# The problem
Transcribe exactly everything in the data below from the line containing "- _Requirements: 6.1, 6.2, 6.3, 6.4, 6.5_" down to the line containing "- Configure notification", both lines included and nothing further.
□ □ □ □ □ □ □
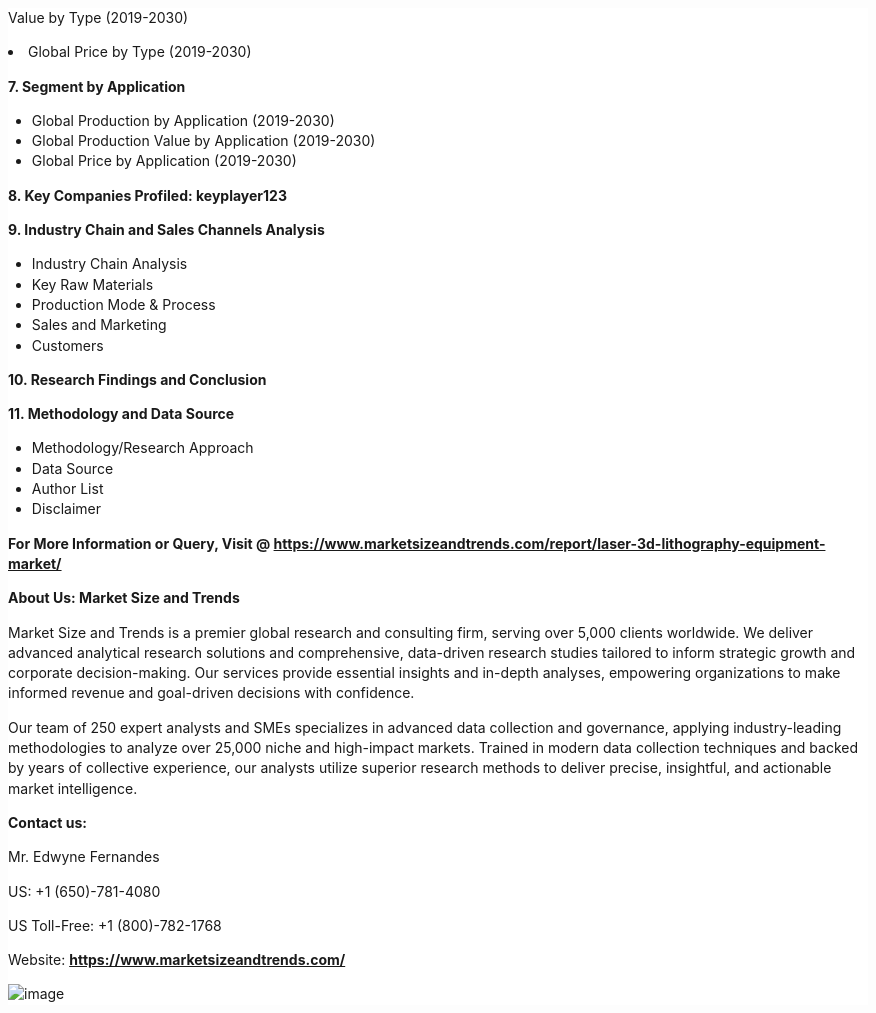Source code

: Value by Type (2019-2030)</li><li>Global Price by Type (2019-2030)</li></ul><p><strong>7. Segment by Application</strong></p><ul><li>Global Production by Application (2019-2030)</li><li>Global Production Value by Application (2019-2030)</li><li>Global Price by Application (2019-2030)</li></ul><p><strong>8. Key Companies Profiled: keyplayer123</strong></p><p><strong>9. Industry Chain and Sales Channels Analysis</strong></p><ul><li>Industry Chain Analysis</li><li>Key Raw Materials</li><li>Production Mode &amp; Process</li><li>Sales and Marketing</li><li>Customers</li></ul><p><strong>10. Research Findings and Conclusion</strong></p><p><strong>11. Methodology and Data Source</strong></p><ul><li>Methodology/Research Approach</li><li>Data Source</li><li>Author List</li><li>Disclaimer</li></ul></p><p><strong>For More Information or Query, Visit @ <a href="https://www.marketsizeandtrends.com/report/laser-3d-lithography-equipment-market/">https://www.marketsizeandtrends.com/report/laser-3d-lithography-equipment-market/</a></strong></p><p><strong>About Us: Market Size and Trends</strong></p><p>Market Size and Trends is a premier global research and consulting firm, serving over 5,000 clients worldwide. We deliver advanced analytical research solutions and comprehensive, data-driven research studies tailored to inform strategic growth and corporate decision-making. Our services provide essential insights and in-depth analyses, empowering organizations to make informed revenue and goal-driven decisions with confidence.</p><p>Our team of 250 expert analysts and SMEs specializes in advanced data collection and governance, applying industry-leading methodologies to analyze over 25,000 niche and high-impact markets. Trained in modern data collection techniques and backed by years of collective experience, our analysts utilize superior research methods to deliver precise, insightful, and actionable market intelligence.</p><p><strong>Contact us:</strong></p><p>Mr. Edwyne Fernandes</p><p>US: +1 (650)-781-4080</p><p>US Toll-Free: +1 (800)-782-1768</p><p>Website: <strong><a href="https://www.marketsizeandtrends.com/">https://www.marketsizeandtrends.com/</a></strong></p>
![image](https://github.com/user-attachments/assets/2350ed0d-96de-441e-8f9b-3616daf1d764)
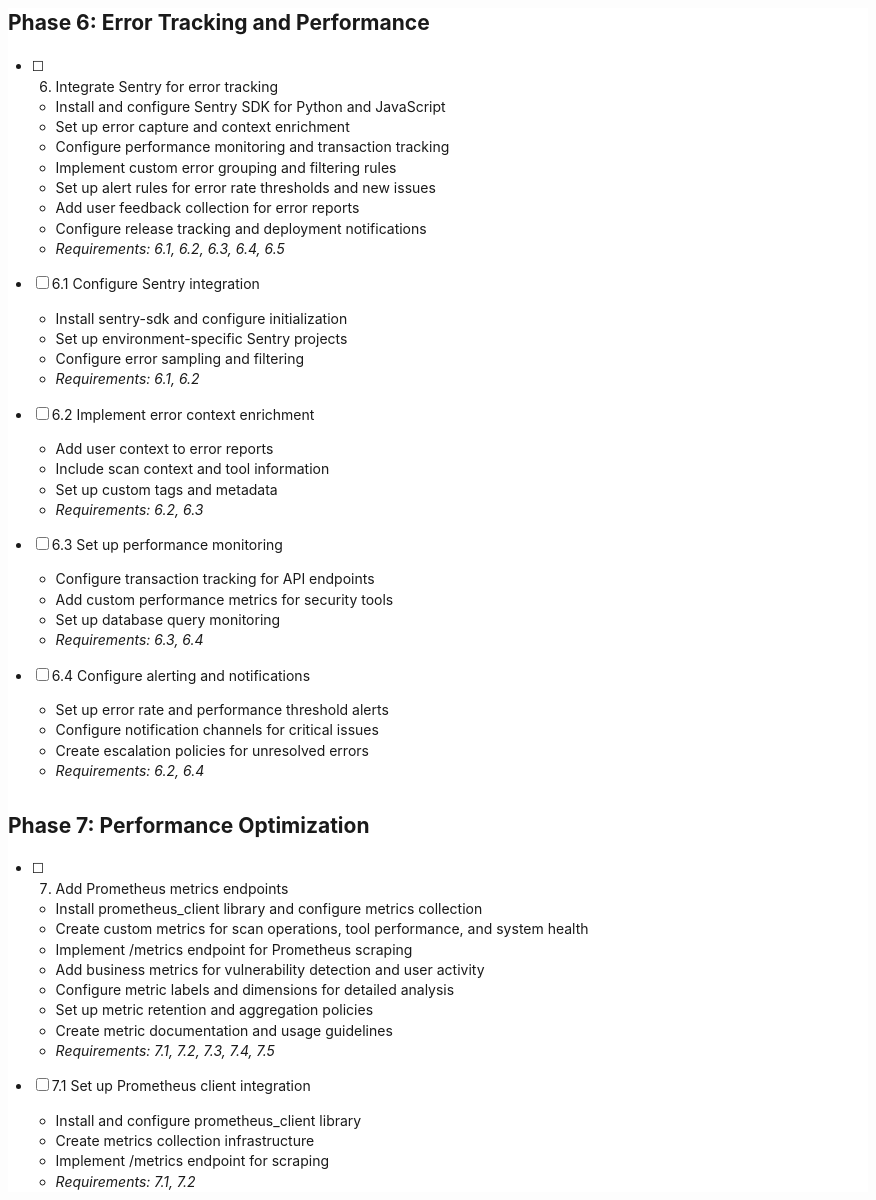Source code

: ## Phase 6: Error Tracking and Performance

- [ ] 6. Integrate Sentry for error tracking
  - Install and configure Sentry SDK for Python and JavaScript
  - Set up error capture and context enrichment
  - Configure performance monitoring and transaction tracking
  - Implement custom error grouping and filtering rules
  - Set up alert rules for error rate thresholds and new issues
  - Add user feedback collection for error reports
  - Configure release tracking and deployment notifications
  - _Requirements: 6.1, 6.2, 6.3, 6.4, 6.5_

- [ ] 6.1 Configure Sentry integration
  - Install sentry-sdk and configure initialization
  - Set up environment-specific Sentry projects
  - Configure error sampling and filtering
  - _Requirements: 6.1, 6.2_

- [ ] 6.2 Implement error context enrichment
  - Add user context to error reports
  - Include scan context and tool information
  - Set up custom tags and metadata
  - _Requirements: 6.2, 6.3_

- [ ] 6.3 Set up performance monitoring
  - Configure transaction tracking for API endpoints
  - Add custom performance metrics for security tools
  - Set up database query monitoring
  - _Requirements: 6.3, 6.4_

- [ ] 6.4 Configure alerting and notifications
  - Set up error rate and performance threshold alerts
  - Configure notification channels for critical issues
  - Create escalation policies for unresolved errors
  - _Requirements: 6.2, 6.4_

## Phase 7: Performance Optimization

- [ ] 7. Add Prometheus metrics endpoints
  - Install prometheus_client library and configure metrics collection
  - Create custom metrics for scan operations, tool performance, and system health
  - Implement /metrics endpoint for Prometheus scraping
  - Add business metrics for vulnerability detection and user activity
  - Configure metric labels and dimensions for detailed analysis
  - Set up metric retention and aggregation policies
  - Create metric documentation and usage guidelines
  - _Requirements: 7.1, 7.2, 7.3, 7.4, 7.5_

- [ ] 7.1 Set up Prometheus client integration
  - Install and configure prometheus_client library
  - Create metrics collection infrastructure
  - Implement /metrics endpoint for scraping
  - _Requirements: 7.1, 7.2_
□ □ □ □ □ □ □
# Your response
  - _Requirements: 6.1, 6.2, 6.3, 6.4, 6.5_

- [ ] 6.1 Configure Sentry integration
  - Install sentry-sdk and configure initialization
  - Set up environment-specific Sentry projects
  - Configure error sampling and filtering
  - _Requirements: 6.1, 6.2_

- [ ] 6.2 Implement error context enrichment
  - Add user context to error reports
  - Include scan context and tool information
  - Set up custom tags and metadata
  - _Requirements: 6.2, 6.3_

- [ ] 6.3 Set up performance monitoring
  - Configure transaction tracking for API endpoints
  - Add custom performance metrics for security tools
  - Set up database query monitoring
  - _Requirements: 6.3, 6.4_

- [ ] 6.4 Configure alerting and notifications
  - Set up error rate and performance threshold alerts
  - Configure notification channels for critical issues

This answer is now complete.